Task to carry out: The reply should hold only the lines below beginning at the one with "right shoulder: (272, 299)" and ending at the one with "right elbow: (121, 244)", copied exactly, with every picture left out.

+--

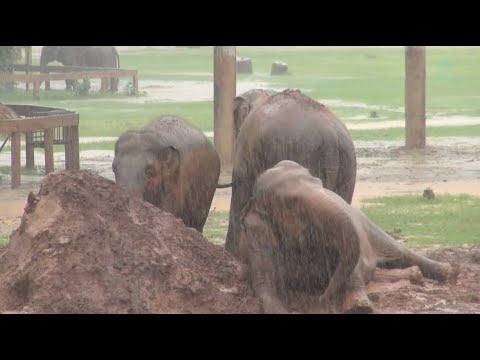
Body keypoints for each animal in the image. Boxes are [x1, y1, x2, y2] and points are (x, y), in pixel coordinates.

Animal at [240, 162, 458, 314]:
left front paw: (359, 306)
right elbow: (265, 287)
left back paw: (448, 272)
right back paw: (415, 275)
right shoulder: (256, 237)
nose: (320, 300)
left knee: (398, 252)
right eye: (293, 203)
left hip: (367, 224)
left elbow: (349, 266)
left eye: (320, 184)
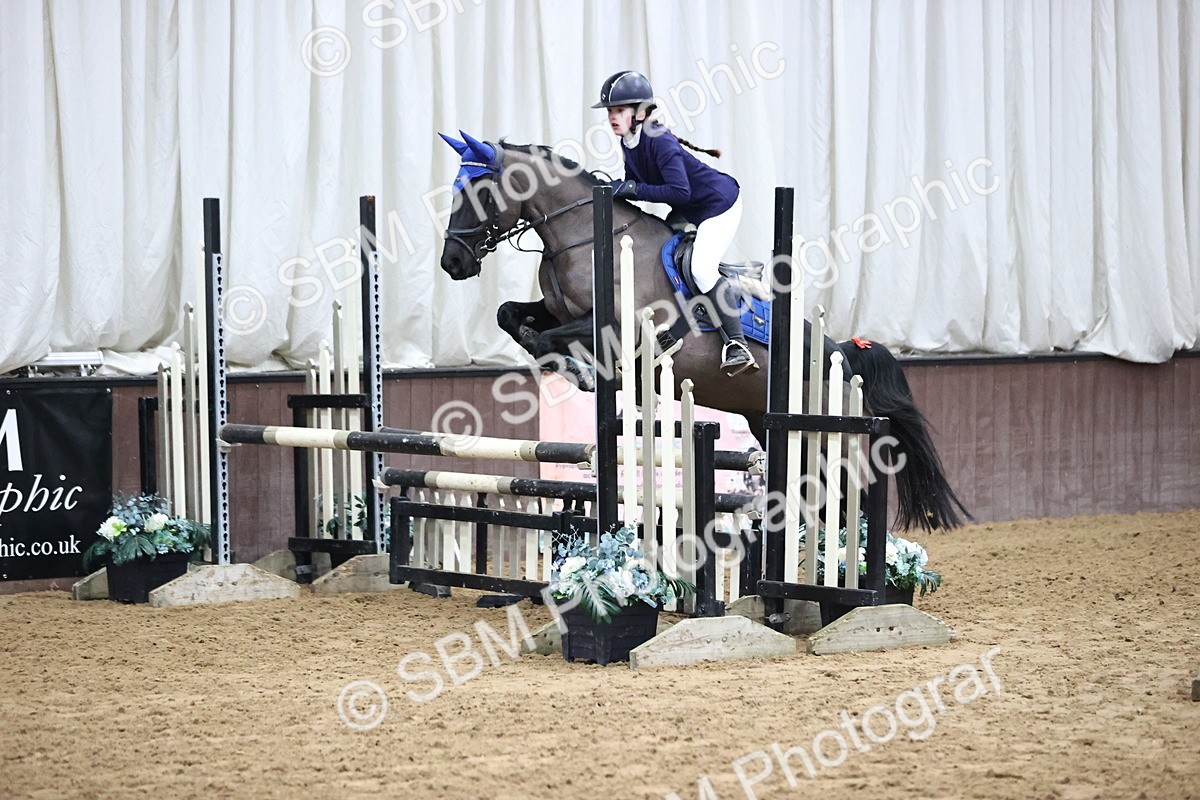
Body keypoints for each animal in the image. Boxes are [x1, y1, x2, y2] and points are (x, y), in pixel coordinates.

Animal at [436, 131, 969, 531]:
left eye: (478, 194)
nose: (452, 263)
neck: (583, 236)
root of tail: (841, 350)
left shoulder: (622, 330)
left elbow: (553, 339)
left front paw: (581, 372)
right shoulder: (557, 312)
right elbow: (511, 315)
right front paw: (562, 363)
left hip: (818, 435)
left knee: (838, 500)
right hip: (767, 427)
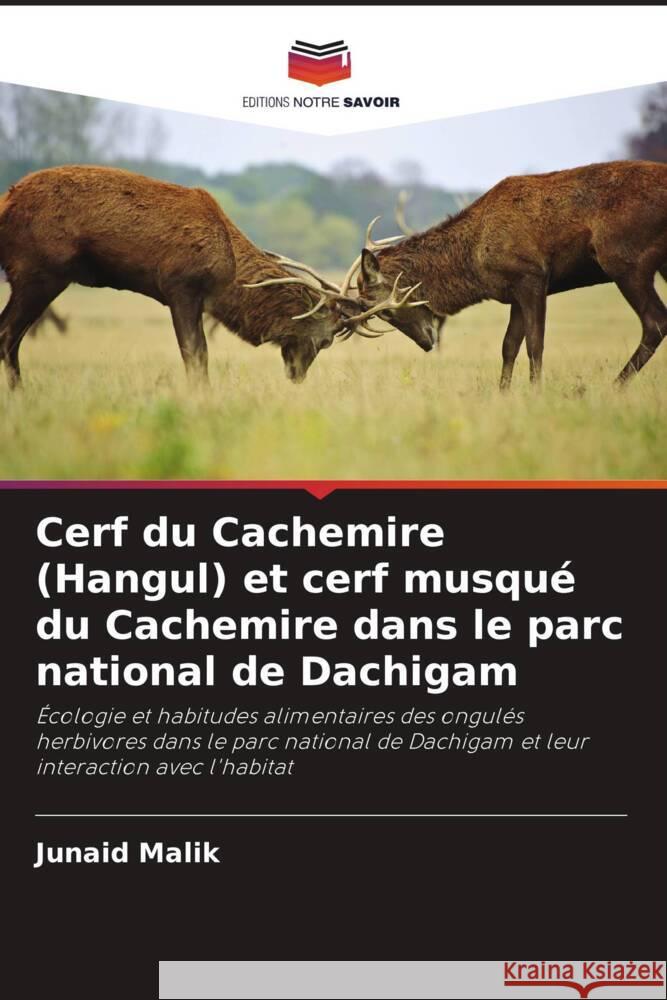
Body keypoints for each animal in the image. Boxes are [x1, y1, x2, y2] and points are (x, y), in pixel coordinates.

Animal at [0, 165, 378, 389]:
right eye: (325, 340)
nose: (296, 377)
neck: (229, 275)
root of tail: (6, 202)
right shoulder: (180, 287)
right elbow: (196, 355)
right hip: (40, 271)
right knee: (8, 334)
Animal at [344, 161, 667, 388]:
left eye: (386, 312)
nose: (427, 343)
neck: (475, 259)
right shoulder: (514, 291)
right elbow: (509, 345)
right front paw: (504, 393)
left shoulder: (532, 276)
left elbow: (535, 344)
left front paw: (536, 392)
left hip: (626, 260)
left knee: (655, 322)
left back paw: (615, 386)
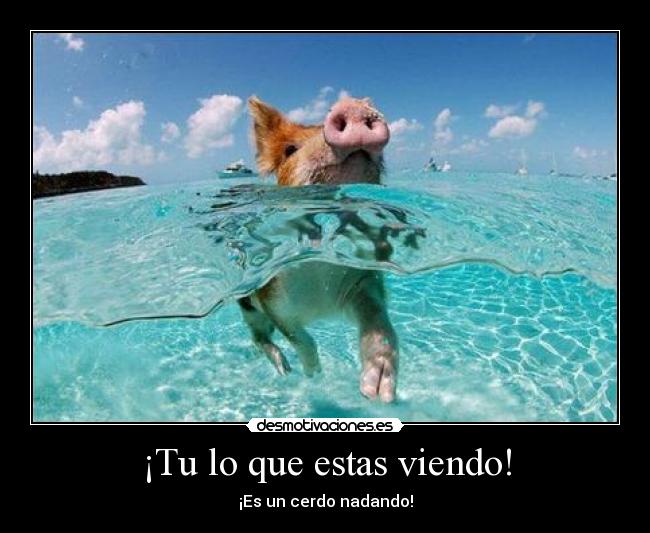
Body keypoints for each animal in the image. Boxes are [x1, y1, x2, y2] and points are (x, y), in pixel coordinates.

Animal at [238, 96, 398, 402]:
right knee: (258, 337)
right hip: (248, 307)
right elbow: (298, 337)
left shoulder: (361, 280)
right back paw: (284, 369)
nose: (352, 105)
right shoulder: (272, 299)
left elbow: (378, 323)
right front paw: (313, 373)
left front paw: (377, 392)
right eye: (289, 150)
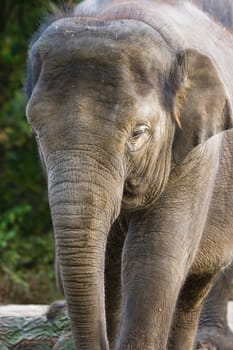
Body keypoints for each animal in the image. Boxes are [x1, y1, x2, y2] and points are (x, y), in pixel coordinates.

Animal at [26, 0, 233, 350]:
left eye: (138, 132)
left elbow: (152, 259)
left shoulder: (199, 155)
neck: (113, 15)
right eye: (37, 133)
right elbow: (107, 264)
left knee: (195, 287)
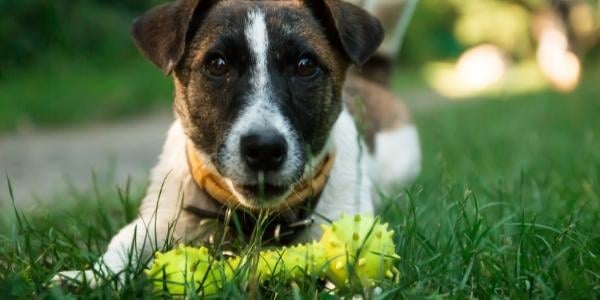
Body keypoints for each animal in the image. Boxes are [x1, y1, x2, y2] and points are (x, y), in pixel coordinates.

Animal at [52, 0, 422, 288]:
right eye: (217, 64)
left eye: (305, 65)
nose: (264, 149)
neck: (253, 218)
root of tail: (371, 79)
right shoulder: (156, 221)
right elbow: (121, 244)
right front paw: (90, 276)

+--

Answer box:
right shoulder: (272, 299)
left elbow: (378, 323)
right front paw: (313, 373)
left front paw: (377, 392)
right eye: (289, 150)
Body keypoints for each animal in the image. Boxes are [x1, y1, x2, y2] and points are (x, y), in pixel coordinates.

Animal at [26, 0, 233, 350]:
left eye: (138, 132)
left elbow: (152, 259)
left shoulder: (199, 155)
neck: (113, 15)
right eye: (37, 133)
right elbow: (107, 264)
left knee: (195, 287)
Body keypoints for each animal in the image. Boxes are [x1, y1, x2, y2] and points are (x, y), in pixel coordinates.

Animal at [52, 0, 422, 288]:
right eye: (217, 64)
left eye: (305, 65)
nose: (264, 149)
neck: (253, 218)
root of tail: (371, 79)
right shoulder: (156, 221)
right elbow: (121, 244)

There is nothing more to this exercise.